Summary
The innate immune response refers to the primitive, evolutionarily conserved, immune system that responds rapidly to a foreign stimulus. It has been long known to involve resident immune cells such as macrophages and dendritic cells (DC) and acts in consort with other “innate” protective mechanisms such as physical barriers (e.g. mucous), chemicals (e..g. free radicals), temperature controls, to form the body’s front-line defence systems. Not only does the innate immune response provide rapid defence, but also produces cytokines that amplify more innate responses, and importantly sculpts the ensuing adaptive immune response. These responses are mediated by cytokines and chemokines that are responsible for the development, recruitment and activation of infiltrating cells.

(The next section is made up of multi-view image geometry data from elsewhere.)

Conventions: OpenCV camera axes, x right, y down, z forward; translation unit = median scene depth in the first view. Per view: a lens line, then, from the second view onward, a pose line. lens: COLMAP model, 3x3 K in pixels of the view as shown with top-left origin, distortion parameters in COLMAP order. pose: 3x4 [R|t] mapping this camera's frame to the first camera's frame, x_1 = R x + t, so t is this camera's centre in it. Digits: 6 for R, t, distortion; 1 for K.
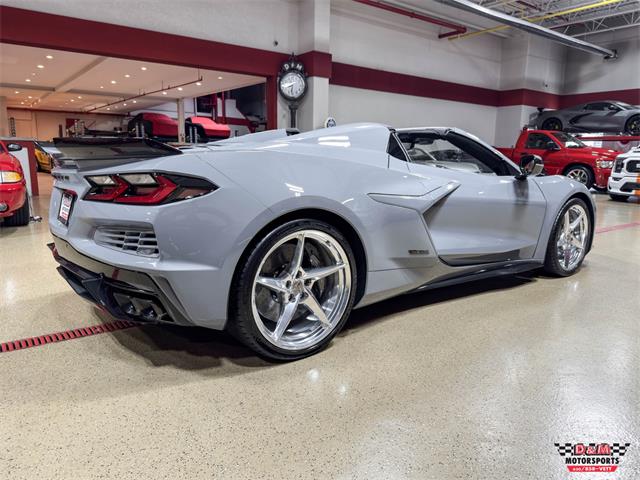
lens RADIAL K [[453.5, 0, 318.0], [0, 453.5, 239.1], [0, 0, 1]] dist [0.028712, -0.037125]
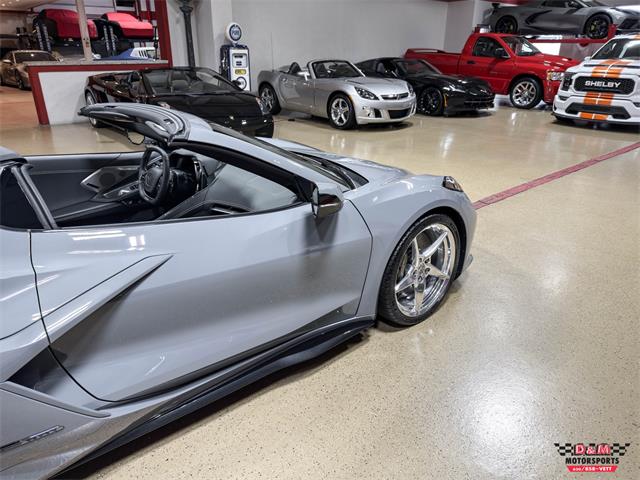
lens RADIAL K [[453.5, 0, 318.0], [0, 453.5, 239.1], [0, 0, 1]] dist [0.028712, -0.037125]
pose [[0.997238, -0.040212, 0.062447, 0.125930], [0.026018, 0.976619, 0.213398, -0.069100], [-0.069569, -0.211184, 0.974967, 0.128620]]
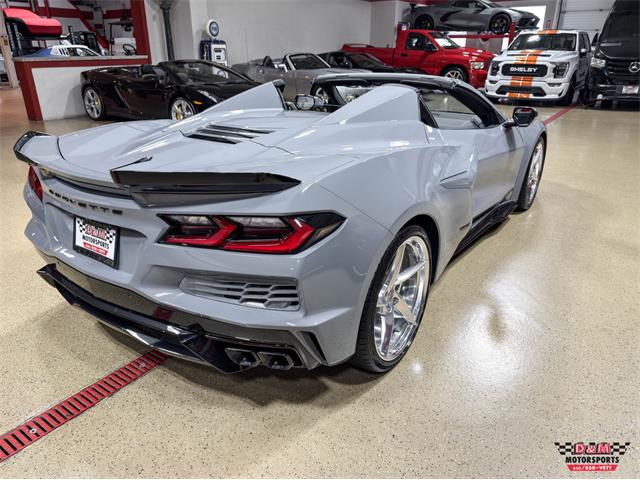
lens RADIAL K [[461.9, 0, 320.0], [0, 461.9, 240.0], [0, 0, 1]] dist [-0.000468, -0.006321]
pose [[0.951166, -0.137509, 0.276358, -0.089044], [0.074895, 0.971349, 0.225548, -0.047562], [-0.299455, -0.193836, 0.934213, 0.032419]]
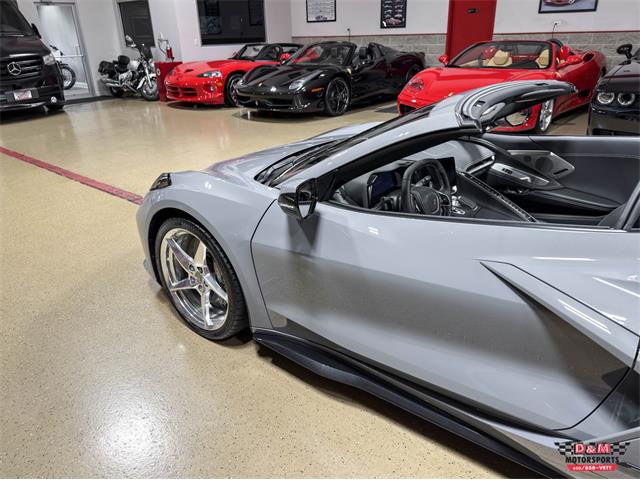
lens RADIAL K [[477.5, 0, 320.0], [0, 477.5, 240.0], [0, 0, 1]] dist [-0.003798, -0.002366]
pose [[-0.215092, -0.402961, 0.889583, -0.118277], [0.199394, 0.873595, 0.443930, -0.132600], [-0.956022, 0.272863, -0.107555, 0.459375]]
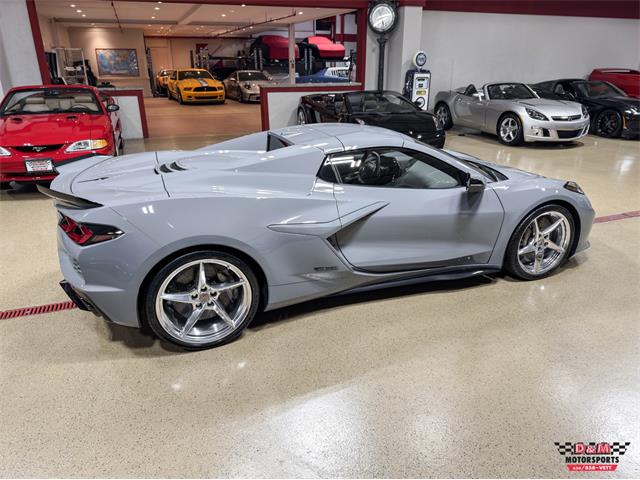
lens RADIAL K [[453.5, 0, 318.0], [0, 453.5, 239.1], [0, 0, 1]] dist [0.028712, -0.037125]
pose [[0.959453, 0.080858, -0.270024, 0.124595], [-0.029534, 0.981537, 0.188977, -0.064873], [0.280319, -0.173340, 0.944126, -0.025363]]
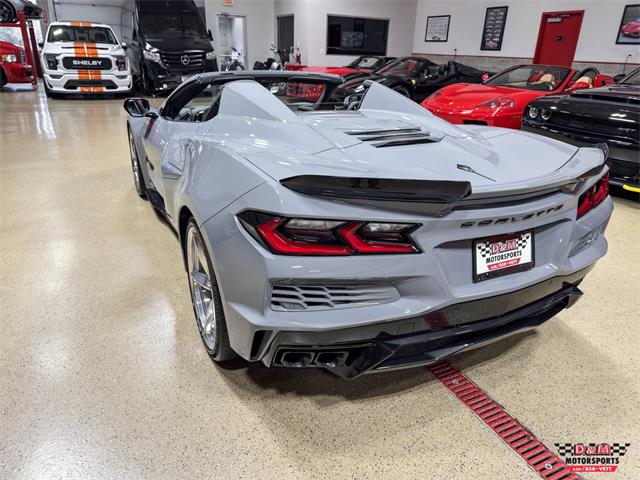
lens RADIAL K [[453.5, 0, 318.0], [0, 453.5, 239.1], [0, 0, 1]] dist [0.028712, -0.037125]
pose [[0.188242, -0.390940, 0.900961, -0.279698], [0.147967, 0.918179, 0.367495, -0.090261], [-0.970912, 0.064134, 0.230686, 0.246749]]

Thus, the innate immune response is the basis of the inflammatory response. The cardinal signs of rubor (redness), tumor (swelling), calor (heat), dolor (pain) and functio laesa (loss of function), are the result of increased blood flow, vascular permeability and cell infiltration caused by the cytokines and chemical products released from stimulated innate immune cells. These signs have been known for centuries and the cellular and cytokine details elaborated in recent decades. However, is only in the last 14 years that our appreciation of the innate immune system has been shaken from the now apparently naïve notion of an essentially non-specific response, to one with a degree of specificity and structure, albeit not as elaborate as the adaptive immune response. The discoverers of this response won the2011 Nobel Prize for this seminal contribution.
This revolution in our understanding of the innate immune system began with the discovery of the Drosophila Toll mutant as a developmental anomaly and subsequent demonstration of the role of the Toll receptor in protection from infection [1]. This was quickly followed by noting homology of the Toll gene with the interleukin-1 (IL1) cytokine family implicating a role in immune response [2], identification of mammalian homologues, designated Toll-like Receptors (TLRs) and demonstration of TLR4 as mediating the sensing and response to the prototypical inflammatory stimulus, lipopolysaccharide (LPS) [3]. Since these discoveries were occurring at a time of enormous technological advances such as high throughput DNA and RNA sequencing, high density microarrays and generation of gene targeted mice for in vivo validation of function, there was an explosion of discovery in the ensuing years [4]. These led to the identification of a family of up to 13 TLRs in mammals and the rapid identification of the signal transduction components such as the adaptor molecules, kinases, transcription factors and sets of genes involved in the innate response (Fig.1). The families of receptors that initiate innate immune responses to pathogens grew as it was realised that the TLRs could not explain responses to all pathogens. These included RIG-I-Like Helicases (RLHs), DNA sensors [4], Nod-Like Receptors (NLRs) [5] and C –type Lectins [6]. The expanded family of receptors which co-evolved with pathogenic microorganisms are commonly known as Pathogen Recognition Receptors (PRRs). Accordingly, the molecules that trigger these receptors are known as Pathogen Associated Molecular Patterns (PAMPs) [7, 8]. PAMPs are present in almost all invasive organisms, from bacteria to viruses and fungi, and are derived from the major families of molecules found in these organisms, including cell surface glycolipids,, nucleic acids, lipids, proteins and chemicals (Fig.1). The innate receptors or PRRs also recognise endogenous non-pathogen ligands such as extracellular matrix components, nucleic acids from dying or damaged cells, immune complexes, misfolded proteins and crystalline aggregates (e.g. uric acid, amyloid protein and cholesterol) which are referred to as Danger Associated Molecular Patterns (DAMPs) [9, 10].
The elaboration of components of the innate immune response has enabled a broader appreciation and definition of the innate immune system (Fig.1). While first thought to involve mainly resident immune cells such as macrophages and dendritic cells (DC), we now recognise it to also involve epithelial and other parenchymal cells that may form the first point of contact with the pathogen or stimulus. Our understanding of the innate signaling pathways that are upstream regulators of the cytokines that mediate immunity and inflammation, has opened the door to understanding the basis of diseases of the immune system, inflammatory diseases and cancers. Genes encoding innate immune signaling components are subjects of mutations in disease as well as targets for suppressive mechanisms evolved by pathogens to evade the host defences. The molecules within the innate pathways can be used as biomarkers of an immune response, genetic stratification for immune competence or disease susceptibility and as targets for therapeutics. Knowing and refining ligands to activate these pathways has informed vaccine and drug development efforts. Harnessing and expanding our knowledge of innate immune pathways and outcomes across species will be a crucial part of improved health in human, veterinary and agricultural endeavours [11].